** The data follows **
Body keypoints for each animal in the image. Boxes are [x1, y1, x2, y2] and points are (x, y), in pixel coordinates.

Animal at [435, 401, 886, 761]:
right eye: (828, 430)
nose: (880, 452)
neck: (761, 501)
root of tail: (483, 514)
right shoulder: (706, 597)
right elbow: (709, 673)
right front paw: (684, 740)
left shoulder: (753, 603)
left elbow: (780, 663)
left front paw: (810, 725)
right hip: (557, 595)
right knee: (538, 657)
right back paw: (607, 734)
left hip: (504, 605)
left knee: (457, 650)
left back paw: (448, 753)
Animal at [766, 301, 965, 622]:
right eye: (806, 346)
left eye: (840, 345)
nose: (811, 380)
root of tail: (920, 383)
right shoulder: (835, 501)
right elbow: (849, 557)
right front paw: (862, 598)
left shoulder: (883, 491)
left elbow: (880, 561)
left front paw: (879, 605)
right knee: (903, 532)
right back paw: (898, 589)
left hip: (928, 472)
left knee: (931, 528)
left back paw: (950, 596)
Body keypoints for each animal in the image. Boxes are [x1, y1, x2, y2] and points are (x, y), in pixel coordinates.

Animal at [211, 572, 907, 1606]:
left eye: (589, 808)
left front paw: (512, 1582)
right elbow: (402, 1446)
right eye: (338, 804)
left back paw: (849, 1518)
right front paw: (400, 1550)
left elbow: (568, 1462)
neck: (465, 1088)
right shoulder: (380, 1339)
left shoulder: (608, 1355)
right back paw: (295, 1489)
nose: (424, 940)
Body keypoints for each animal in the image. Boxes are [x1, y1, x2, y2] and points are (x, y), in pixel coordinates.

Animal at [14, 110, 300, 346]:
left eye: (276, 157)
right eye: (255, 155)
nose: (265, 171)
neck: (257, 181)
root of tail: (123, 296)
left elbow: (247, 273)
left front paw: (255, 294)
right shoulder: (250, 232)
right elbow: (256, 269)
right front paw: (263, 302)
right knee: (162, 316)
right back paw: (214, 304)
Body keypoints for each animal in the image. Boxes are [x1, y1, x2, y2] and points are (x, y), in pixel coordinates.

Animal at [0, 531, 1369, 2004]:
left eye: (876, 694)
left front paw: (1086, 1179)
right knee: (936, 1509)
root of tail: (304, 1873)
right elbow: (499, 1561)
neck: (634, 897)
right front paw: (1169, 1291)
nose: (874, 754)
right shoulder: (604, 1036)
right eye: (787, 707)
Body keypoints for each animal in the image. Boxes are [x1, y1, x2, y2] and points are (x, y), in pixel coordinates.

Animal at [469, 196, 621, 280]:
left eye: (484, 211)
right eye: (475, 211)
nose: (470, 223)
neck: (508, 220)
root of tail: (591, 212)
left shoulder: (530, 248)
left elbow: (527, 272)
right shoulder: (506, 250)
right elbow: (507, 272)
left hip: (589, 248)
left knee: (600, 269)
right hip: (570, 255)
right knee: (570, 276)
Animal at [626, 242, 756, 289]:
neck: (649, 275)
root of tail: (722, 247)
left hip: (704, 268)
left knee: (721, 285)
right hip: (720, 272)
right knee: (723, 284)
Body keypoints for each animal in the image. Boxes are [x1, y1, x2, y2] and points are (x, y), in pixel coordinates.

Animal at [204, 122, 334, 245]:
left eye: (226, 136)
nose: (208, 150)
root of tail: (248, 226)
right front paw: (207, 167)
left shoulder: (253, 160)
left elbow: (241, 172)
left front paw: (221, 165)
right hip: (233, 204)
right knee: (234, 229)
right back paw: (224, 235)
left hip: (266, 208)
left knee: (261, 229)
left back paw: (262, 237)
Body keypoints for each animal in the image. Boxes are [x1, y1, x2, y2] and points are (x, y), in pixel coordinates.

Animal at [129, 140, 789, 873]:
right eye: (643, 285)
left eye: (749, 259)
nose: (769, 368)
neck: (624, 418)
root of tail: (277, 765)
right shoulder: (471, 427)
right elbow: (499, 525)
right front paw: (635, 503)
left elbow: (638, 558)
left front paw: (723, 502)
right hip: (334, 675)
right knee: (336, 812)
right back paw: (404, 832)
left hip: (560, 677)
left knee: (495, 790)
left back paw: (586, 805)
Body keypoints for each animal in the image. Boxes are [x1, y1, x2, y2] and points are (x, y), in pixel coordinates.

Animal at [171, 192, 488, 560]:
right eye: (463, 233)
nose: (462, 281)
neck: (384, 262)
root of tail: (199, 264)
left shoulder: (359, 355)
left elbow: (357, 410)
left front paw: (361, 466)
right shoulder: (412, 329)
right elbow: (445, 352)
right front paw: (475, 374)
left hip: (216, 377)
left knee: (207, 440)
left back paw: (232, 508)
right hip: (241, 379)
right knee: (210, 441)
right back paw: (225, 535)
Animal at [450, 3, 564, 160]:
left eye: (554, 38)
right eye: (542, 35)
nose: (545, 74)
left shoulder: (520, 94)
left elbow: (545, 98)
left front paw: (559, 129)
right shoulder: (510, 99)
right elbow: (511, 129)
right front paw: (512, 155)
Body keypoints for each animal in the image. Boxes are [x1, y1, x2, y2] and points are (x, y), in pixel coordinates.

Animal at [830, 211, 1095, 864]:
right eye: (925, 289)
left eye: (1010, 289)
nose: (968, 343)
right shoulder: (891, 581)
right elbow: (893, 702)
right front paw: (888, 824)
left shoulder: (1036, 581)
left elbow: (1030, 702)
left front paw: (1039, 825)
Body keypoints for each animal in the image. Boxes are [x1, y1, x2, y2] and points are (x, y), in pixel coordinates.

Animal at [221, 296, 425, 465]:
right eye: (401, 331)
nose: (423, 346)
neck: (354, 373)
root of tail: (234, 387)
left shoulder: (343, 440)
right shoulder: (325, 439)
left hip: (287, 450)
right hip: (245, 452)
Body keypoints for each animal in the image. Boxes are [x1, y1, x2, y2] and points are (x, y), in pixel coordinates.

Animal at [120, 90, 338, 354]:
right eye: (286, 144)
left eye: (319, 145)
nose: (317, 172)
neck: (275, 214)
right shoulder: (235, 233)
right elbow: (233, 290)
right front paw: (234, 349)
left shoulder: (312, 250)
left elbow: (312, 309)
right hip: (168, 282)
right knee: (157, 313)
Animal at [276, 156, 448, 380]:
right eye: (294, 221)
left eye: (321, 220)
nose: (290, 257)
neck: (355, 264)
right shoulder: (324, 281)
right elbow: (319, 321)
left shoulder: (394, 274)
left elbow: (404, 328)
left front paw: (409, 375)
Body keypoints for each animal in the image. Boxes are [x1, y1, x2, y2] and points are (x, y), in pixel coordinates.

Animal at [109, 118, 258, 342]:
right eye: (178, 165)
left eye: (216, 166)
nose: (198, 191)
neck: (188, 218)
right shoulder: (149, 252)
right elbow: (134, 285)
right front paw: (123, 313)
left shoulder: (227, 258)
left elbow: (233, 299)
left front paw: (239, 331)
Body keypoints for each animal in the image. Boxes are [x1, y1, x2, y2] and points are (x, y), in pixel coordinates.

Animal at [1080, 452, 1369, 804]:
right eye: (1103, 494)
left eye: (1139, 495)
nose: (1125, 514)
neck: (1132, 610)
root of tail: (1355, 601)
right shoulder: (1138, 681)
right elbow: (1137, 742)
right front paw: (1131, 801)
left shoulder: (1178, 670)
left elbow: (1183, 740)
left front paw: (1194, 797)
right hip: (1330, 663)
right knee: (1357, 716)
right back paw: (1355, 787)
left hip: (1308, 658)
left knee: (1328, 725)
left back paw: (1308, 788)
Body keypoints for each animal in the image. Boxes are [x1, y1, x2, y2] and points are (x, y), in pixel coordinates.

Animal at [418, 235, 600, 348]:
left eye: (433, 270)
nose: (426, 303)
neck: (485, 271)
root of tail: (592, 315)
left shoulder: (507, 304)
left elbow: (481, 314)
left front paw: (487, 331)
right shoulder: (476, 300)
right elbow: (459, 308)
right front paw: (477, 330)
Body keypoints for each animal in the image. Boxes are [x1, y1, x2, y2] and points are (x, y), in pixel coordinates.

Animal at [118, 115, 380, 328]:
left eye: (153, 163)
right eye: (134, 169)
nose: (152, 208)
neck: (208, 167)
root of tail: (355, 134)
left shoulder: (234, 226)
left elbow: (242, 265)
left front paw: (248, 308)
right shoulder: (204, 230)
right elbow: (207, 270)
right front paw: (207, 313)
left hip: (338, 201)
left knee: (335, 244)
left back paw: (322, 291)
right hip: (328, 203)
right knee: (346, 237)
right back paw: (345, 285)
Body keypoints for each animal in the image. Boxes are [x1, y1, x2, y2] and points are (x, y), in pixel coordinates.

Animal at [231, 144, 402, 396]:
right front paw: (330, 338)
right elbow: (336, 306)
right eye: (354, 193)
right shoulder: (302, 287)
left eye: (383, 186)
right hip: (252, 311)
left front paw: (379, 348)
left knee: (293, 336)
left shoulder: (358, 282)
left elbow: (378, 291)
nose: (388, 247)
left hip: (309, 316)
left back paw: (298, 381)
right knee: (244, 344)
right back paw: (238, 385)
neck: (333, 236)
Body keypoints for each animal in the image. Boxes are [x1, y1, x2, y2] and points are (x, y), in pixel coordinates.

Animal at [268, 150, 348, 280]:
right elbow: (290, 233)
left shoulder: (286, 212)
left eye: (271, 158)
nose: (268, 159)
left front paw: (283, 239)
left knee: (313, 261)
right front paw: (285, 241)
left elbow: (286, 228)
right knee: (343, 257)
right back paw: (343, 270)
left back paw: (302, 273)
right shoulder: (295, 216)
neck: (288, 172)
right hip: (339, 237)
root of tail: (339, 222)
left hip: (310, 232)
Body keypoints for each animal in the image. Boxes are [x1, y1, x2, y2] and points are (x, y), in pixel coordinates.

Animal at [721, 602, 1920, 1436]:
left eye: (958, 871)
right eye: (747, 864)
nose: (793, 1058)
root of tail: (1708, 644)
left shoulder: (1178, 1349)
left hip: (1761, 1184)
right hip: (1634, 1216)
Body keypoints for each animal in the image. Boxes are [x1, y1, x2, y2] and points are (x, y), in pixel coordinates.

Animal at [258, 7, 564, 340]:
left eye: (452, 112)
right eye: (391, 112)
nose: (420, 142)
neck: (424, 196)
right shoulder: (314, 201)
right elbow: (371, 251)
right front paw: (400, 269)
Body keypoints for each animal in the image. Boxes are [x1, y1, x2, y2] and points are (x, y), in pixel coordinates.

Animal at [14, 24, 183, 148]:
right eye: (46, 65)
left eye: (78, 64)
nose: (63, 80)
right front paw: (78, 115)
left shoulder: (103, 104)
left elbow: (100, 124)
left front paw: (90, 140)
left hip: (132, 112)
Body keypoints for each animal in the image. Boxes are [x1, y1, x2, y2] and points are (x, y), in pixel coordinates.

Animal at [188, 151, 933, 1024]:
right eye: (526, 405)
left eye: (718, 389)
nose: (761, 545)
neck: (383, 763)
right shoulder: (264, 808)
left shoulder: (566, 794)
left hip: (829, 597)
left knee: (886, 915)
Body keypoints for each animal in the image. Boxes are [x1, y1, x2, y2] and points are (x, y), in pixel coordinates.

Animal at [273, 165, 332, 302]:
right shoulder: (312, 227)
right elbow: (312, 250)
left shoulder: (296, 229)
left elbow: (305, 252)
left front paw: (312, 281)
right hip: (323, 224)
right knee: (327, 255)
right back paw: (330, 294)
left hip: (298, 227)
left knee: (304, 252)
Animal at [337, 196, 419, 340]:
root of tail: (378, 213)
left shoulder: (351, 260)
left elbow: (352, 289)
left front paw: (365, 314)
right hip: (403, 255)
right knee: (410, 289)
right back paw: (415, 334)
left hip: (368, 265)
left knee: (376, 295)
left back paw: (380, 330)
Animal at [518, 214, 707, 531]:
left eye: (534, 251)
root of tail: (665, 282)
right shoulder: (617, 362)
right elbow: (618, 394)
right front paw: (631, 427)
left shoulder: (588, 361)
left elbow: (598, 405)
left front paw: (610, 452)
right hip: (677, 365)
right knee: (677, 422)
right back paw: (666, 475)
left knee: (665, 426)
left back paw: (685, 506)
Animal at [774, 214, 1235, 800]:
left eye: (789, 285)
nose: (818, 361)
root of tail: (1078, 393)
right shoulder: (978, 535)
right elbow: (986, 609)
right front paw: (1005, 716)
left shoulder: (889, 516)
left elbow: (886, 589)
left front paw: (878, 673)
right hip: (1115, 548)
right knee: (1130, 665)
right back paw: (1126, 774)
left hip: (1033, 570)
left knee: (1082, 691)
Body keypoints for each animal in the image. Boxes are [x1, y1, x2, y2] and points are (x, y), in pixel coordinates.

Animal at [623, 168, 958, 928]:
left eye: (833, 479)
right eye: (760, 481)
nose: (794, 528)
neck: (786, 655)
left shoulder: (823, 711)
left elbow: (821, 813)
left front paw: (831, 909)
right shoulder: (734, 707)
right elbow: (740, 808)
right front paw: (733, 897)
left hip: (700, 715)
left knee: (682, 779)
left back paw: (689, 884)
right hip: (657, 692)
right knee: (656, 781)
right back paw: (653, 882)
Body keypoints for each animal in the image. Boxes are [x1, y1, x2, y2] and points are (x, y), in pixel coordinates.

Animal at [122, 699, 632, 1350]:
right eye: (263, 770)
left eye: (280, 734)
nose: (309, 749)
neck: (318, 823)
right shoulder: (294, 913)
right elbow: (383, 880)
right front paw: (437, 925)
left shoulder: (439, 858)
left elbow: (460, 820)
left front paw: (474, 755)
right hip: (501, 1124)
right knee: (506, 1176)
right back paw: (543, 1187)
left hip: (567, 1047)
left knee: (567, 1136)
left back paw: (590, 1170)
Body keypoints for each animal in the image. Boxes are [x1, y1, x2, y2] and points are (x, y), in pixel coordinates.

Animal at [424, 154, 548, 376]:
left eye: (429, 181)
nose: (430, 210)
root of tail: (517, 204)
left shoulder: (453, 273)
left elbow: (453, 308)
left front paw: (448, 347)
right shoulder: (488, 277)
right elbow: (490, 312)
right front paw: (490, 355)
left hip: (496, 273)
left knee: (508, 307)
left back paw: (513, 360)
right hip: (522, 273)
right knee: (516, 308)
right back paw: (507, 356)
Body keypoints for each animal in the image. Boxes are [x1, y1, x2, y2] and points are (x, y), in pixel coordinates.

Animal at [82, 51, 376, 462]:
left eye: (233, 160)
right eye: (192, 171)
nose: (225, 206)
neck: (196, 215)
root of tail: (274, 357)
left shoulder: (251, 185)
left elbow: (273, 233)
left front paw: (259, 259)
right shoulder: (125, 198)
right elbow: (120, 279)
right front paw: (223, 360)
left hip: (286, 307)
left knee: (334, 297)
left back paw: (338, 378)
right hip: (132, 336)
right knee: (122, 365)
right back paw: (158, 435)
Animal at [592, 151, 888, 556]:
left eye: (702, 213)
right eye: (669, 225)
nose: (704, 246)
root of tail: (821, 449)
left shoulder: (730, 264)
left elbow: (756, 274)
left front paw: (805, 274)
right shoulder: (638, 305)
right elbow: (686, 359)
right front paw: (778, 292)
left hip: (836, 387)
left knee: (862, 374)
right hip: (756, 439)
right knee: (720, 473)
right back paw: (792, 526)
** End of The data **
◆ **Task requirements**: Up to and including the line with "right front paw: (1169, 1291)", write out the records above exactly, starting from their first line.

◆ **Result below**:
Body keypoints for each animal in the image. Boxes are [x1, y1, x2, y2] and points are (x, y), in pixel coordinates.

Animal at [435, 401, 886, 761]:
right eye: (828, 430)
nose: (880, 452)
neck: (761, 501)
root of tail: (483, 514)
right shoulder: (706, 597)
right elbow: (709, 673)
right front paw: (684, 740)
left shoulder: (753, 603)
left elbow: (780, 663)
left front paw: (810, 725)
right hip: (557, 595)
right knee: (538, 657)
right back paw: (607, 734)
left hip: (504, 605)
left knee: (457, 650)
left back paw: (448, 753)
Animal at [766, 301, 965, 622]:
right eye: (806, 346)
left eye: (840, 345)
nose: (811, 380)
root of tail: (920, 383)
right shoulder: (835, 501)
right elbow: (849, 557)
right front paw: (862, 598)
left shoulder: (883, 491)
left elbow: (880, 561)
left front paw: (879, 605)
right knee: (903, 532)
right back paw: (898, 589)
left hip: (928, 472)
left knee: (931, 528)
left back paw: (950, 596)
Body keypoints for each animal in the image. Boxes are [x1, y1, x2, y2] and points are (x, y), in pixel coordinates.

Animal at [211, 572, 907, 1606]:
left eye: (589, 808)
left front paw: (512, 1582)
right elbow: (402, 1446)
right eye: (338, 804)
left back paw: (849, 1518)
right front paw: (400, 1550)
left elbow: (568, 1462)
neck: (465, 1088)
right shoulder: (380, 1339)
left shoulder: (608, 1355)
right back paw: (295, 1489)
nose: (424, 940)
Body keypoints for each animal in the image. Boxes are [x1, y1, x2, y2] and points are (x, y), in pixel coordinates.

Animal at [14, 110, 300, 346]:
left eye: (276, 157)
right eye: (255, 155)
nose: (265, 171)
neck: (257, 181)
root of tail: (123, 296)
left elbow: (247, 273)
left front paw: (255, 294)
right shoulder: (250, 232)
right elbow: (256, 269)
right front paw: (263, 302)
right knee: (162, 316)
right back paw: (214, 304)
Body keypoints for each animal in the image. Boxes are [x1, y1, x2, y2] and points are (x, y), in pixel coordinates.

Animal at [0, 531, 1369, 2004]:
left eye: (876, 694)
left front paw: (1086, 1179)
right knee: (936, 1509)
root of tail: (304, 1873)
right elbow: (499, 1561)
neck: (634, 897)
right front paw: (1169, 1291)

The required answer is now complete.